Restate the data below word for word, keeping each line intact.

Stored entries –
----------------------------------------

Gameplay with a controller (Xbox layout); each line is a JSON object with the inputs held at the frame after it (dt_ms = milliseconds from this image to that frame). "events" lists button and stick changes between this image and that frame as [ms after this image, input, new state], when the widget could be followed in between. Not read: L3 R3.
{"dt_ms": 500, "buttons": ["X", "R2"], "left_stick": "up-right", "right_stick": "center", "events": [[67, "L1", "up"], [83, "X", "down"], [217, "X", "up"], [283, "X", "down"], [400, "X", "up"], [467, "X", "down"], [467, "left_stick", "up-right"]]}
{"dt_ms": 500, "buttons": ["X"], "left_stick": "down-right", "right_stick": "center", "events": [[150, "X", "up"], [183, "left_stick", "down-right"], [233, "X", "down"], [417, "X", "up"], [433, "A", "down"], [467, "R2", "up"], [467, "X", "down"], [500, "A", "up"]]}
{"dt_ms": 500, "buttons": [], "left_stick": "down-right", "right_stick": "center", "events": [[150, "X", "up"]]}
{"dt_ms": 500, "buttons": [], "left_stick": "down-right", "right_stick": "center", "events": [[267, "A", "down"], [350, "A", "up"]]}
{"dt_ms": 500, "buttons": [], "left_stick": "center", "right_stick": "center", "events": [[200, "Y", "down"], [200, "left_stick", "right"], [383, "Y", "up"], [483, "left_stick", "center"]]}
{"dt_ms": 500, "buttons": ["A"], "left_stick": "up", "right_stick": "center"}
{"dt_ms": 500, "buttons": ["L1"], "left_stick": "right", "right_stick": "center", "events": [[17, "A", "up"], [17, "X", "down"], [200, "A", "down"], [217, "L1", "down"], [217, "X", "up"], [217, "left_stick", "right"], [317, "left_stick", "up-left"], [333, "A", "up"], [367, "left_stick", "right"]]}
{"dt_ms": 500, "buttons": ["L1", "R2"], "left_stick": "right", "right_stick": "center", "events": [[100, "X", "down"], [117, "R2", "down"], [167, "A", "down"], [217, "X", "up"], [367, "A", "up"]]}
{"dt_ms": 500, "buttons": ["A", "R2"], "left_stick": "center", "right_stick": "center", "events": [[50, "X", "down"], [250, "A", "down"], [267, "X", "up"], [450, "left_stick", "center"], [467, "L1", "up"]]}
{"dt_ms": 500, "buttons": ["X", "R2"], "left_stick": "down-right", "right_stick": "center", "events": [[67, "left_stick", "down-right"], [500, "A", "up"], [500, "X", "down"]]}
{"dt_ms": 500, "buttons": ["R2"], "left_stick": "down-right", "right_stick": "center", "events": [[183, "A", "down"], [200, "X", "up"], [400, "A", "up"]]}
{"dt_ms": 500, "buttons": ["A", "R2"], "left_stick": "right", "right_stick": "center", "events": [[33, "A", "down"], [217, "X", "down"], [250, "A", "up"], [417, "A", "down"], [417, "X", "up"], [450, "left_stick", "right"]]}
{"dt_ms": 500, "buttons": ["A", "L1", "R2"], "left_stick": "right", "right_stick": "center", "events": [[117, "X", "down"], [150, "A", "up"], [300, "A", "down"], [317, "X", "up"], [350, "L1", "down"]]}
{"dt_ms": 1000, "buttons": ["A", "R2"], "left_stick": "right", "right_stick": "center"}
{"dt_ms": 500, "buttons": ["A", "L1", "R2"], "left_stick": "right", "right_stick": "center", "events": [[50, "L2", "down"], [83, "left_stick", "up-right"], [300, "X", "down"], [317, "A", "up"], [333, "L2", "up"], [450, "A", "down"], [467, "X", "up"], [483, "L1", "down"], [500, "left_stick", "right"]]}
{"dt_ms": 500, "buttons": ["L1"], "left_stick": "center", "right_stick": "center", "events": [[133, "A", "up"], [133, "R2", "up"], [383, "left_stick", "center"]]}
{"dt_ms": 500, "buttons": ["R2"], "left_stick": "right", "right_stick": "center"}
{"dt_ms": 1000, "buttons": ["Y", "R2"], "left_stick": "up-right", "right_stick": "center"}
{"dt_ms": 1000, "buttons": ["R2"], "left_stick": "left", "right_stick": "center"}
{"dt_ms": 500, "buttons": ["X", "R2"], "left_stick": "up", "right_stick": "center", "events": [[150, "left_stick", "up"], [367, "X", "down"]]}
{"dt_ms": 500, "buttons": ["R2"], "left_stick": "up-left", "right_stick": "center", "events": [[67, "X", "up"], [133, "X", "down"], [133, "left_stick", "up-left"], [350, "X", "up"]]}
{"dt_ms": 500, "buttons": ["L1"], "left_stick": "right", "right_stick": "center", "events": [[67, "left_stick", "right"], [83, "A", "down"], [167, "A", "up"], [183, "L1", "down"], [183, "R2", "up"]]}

----------------------------------------

Result of this exercise –
Gameplay with a controller (Xbox layout); each line is a JSON object with the inputs held at the frame after it (dt_ms = milliseconds from this image to that frame). "events" lists button and stick changes between this image and that frame as [ms after this image, input, new state], when the widget could be followed in between. Not read: L3 R3.
{"dt_ms": 500, "buttons": ["X", "R2"], "left_stick": "up-right", "right_stick": "center", "events": [[67, "L1", "up"], [83, "X", "down"], [217, "X", "up"], [283, "X", "down"], [400, "X", "up"], [467, "X", "down"], [467, "left_stick", "up-right"]]}
{"dt_ms": 500, "buttons": ["X"], "left_stick": "down-right", "right_stick": "center", "events": [[150, "X", "up"], [183, "left_stick", "down-right"], [233, "X", "down"], [417, "X", "up"], [433, "A", "down"], [467, "R2", "up"], [467, "X", "down"], [500, "A", "up"]]}
{"dt_ms": 500, "buttons": [], "left_stick": "down-right", "right_stick": "center", "events": [[150, "X", "up"]]}
{"dt_ms": 500, "buttons": [], "left_stick": "down-right", "right_stick": "center", "events": [[267, "A", "down"], [350, "A", "up"]]}
{"dt_ms": 500, "buttons": [], "left_stick": "center", "right_stick": "center", "events": [[200, "Y", "down"], [200, "left_stick", "right"], [383, "Y", "up"], [483, "left_stick", "center"]]}
{"dt_ms": 500, "buttons": ["A"], "left_stick": "up", "right_stick": "center"}
{"dt_ms": 500, "buttons": ["L1"], "left_stick": "right", "right_stick": "center", "events": [[17, "A", "up"], [17, "X", "down"], [200, "A", "down"], [217, "L1", "down"], [217, "X", "up"], [217, "left_stick", "right"], [317, "left_stick", "up-left"], [333, "A", "up"], [367, "left_stick", "right"]]}
{"dt_ms": 500, "buttons": ["L1", "R2"], "left_stick": "right", "right_stick": "center", "events": [[100, "X", "down"], [117, "R2", "down"], [167, "A", "down"], [217, "X", "up"], [367, "A", "up"]]}
{"dt_ms": 500, "buttons": ["A", "R2"], "left_stick": "center", "right_stick": "center", "events": [[50, "X", "down"], [250, "A", "down"], [267, "X", "up"], [450, "left_stick", "center"], [467, "L1", "up"]]}
{"dt_ms": 500, "buttons": ["X", "R2"], "left_stick": "down-right", "right_stick": "center", "events": [[67, "left_stick", "down-right"], [500, "A", "up"], [500, "X", "down"]]}
{"dt_ms": 500, "buttons": ["R2"], "left_stick": "down-right", "right_stick": "center", "events": [[183, "A", "down"], [200, "X", "up"], [400, "A", "up"]]}
{"dt_ms": 500, "buttons": ["A", "R2"], "left_stick": "right", "right_stick": "center", "events": [[33, "A", "down"], [217, "X", "down"], [250, "A", "up"], [417, "A", "down"], [417, "X", "up"], [450, "left_stick", "right"]]}
{"dt_ms": 500, "buttons": ["A", "L1", "R2"], "left_stick": "right", "right_stick": "center", "events": [[117, "X", "down"], [150, "A", "up"], [300, "A", "down"], [317, "X", "up"], [350, "L1", "down"]]}
{"dt_ms": 1000, "buttons": ["A", "R2"], "left_stick": "right", "right_stick": "center"}
{"dt_ms": 500, "buttons": ["A", "L1", "R2"], "left_stick": "right", "right_stick": "center", "events": [[50, "L2", "down"], [83, "left_stick", "up-right"], [300, "X", "down"], [317, "A", "up"], [333, "L2", "up"], [450, "A", "down"], [467, "X", "up"], [483, "L1", "down"], [500, "left_stick", "right"]]}
{"dt_ms": 500, "buttons": ["L1"], "left_stick": "center", "right_stick": "center", "events": [[133, "A", "up"], [133, "R2", "up"], [383, "left_stick", "center"]]}
{"dt_ms": 500, "buttons": ["R2"], "left_stick": "right", "right_stick": "center"}
{"dt_ms": 1000, "buttons": ["Y", "R2"], "left_stick": "up-right", "right_stick": "center"}
{"dt_ms": 1000, "buttons": ["R2"], "left_stick": "left", "right_stick": "center"}
{"dt_ms": 500, "buttons": ["X", "R2"], "left_stick": "up", "right_stick": "center", "events": [[150, "left_stick", "up"], [367, "X", "down"]]}
{"dt_ms": 500, "buttons": ["R2"], "left_stick": "up-left", "right_stick": "center", "events": [[67, "X", "up"], [133, "X", "down"], [133, "left_stick", "up-left"], [350, "X", "up"]]}
{"dt_ms": 500, "buttons": ["L1"], "left_stick": "right", "right_stick": "center", "events": [[67, "left_stick", "right"], [83, "A", "down"], [167, "A", "up"], [183, "L1", "down"], [183, "R2", "up"]]}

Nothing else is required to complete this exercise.